Commission weighs tougher water conservation steps

June 6, 2001

A commission studying Arizona's groundwater use may recommend tougher conservation steps for areas already regulated but only voluntary steps for unregulated rural areas.

"Substantial progress has been made in ensuring Arizona's water future," but "additional work remains," the state Water Management Commission said in an interim report obtained by The Associated Press.

Gov. Jane Hull appointed the 47-member commission a year ago to determine how Arizona's 21-year-old groundwater code is working out.

That landmark law was enacted in 1980, establishing a new water rights system and imposing conservation requirements in five "active management areas": Phoenix, Tucson, Prescott, Pinal and Santa Cruz.

Hull created the commission 14 months after the Auditor General's Office reported in 1999 that the state was not likely to meet the 2025 deadline set in the 1980 law to achieve "safe yield" in the Phoenix, Tucson and Prescott areas.

Safe yield is when the amount of water pumped does not exceed the amount being recharged in the aquifer.

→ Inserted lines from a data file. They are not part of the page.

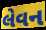
લેવનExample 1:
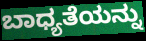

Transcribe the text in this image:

ಬಾಧ್ಯತೆಯನ್ನು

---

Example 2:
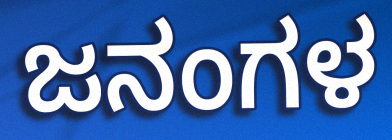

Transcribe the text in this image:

ಜನಂಗಳ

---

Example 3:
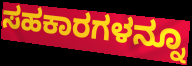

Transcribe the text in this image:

ಸಹಕಾರಗಳನ್ನೂ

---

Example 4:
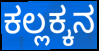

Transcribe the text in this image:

ಕಲ್ಲಕ್ಕನ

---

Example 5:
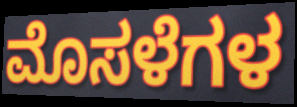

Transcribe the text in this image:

ಮೊಸಳೆಗಳ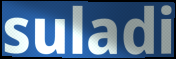
suladi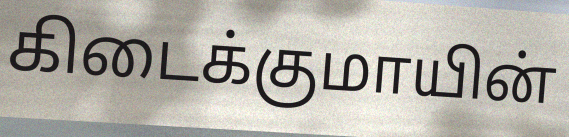
கிடைக்குமாயின்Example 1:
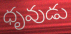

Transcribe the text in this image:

ధృవుడు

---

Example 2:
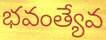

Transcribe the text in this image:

భవంత్యేవ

The interim report was approved by the commission on Friday. It says recommendations being considered include new permitting requirements for new wells, limitations on new pumping permits for mining, industry and electrical generating stations, and restrictions on the ability to convert to other purposes the current rights to pump water for agriculture.

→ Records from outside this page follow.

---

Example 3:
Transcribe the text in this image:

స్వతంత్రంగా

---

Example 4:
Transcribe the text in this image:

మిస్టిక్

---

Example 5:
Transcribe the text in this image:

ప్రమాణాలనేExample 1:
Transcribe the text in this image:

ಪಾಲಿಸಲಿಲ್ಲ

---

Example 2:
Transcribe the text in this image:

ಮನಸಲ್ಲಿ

Other steps being considered including requiring municipal and industrial users to phase in use of Central Arizona Project water and other renewable supplies, encouraging utility regulators to help private companies use renewable supplies, and establishing a new financing authority for regional water systems.

The commission said it also is discussing a proposed new "water management fee" on groundwater pumped in amounts above recharge levels but added that proposal faces "strong opposition."

The proposed new permitting requirements for new wells would be intended to protect municipal water supplies, ecologically significant habitat, surface water rights, areas of serious subsidence and supplies threatened by contamination, the commission said.

New statewide efforts are needed to promote conservation and water supply planning, but the interim report and two of the commission's three co-chairmen said those efforts would involve unregulated rural areas only if those areas agree.

"There is an extraordinary amount of paranoia in rural Arizona that folks in the cities are going to reach out and take their waters," said commission Co-Chairman John Mawhinney, a former state senator from Tucson.

Neither of those efforts will be expanded to rural areas outside current AMAs without legislative approval "and before that, long and hard discussions with the folks in rural Arizona to find out how and under what conditions they'd like to participate," Mawhinney said.

"But there is no thought (by the commission) about bringing them under the regulatory structure of the AMAs," Mawhinney said.

Commission Co-Chairman Jack Pfister, an Arizona State University administrator and former Salt River Project general manager, agreed but said non-regulated areas would be encouraged to join the conservation and planning efforts.

"We're not really expecting to have any impact on them unless they are in agreement," Pfister said.

The commission is give its final report to Hull by Dec. 1, a timetable that would allow recommendations to be considered by legislators during their 2002 regular session.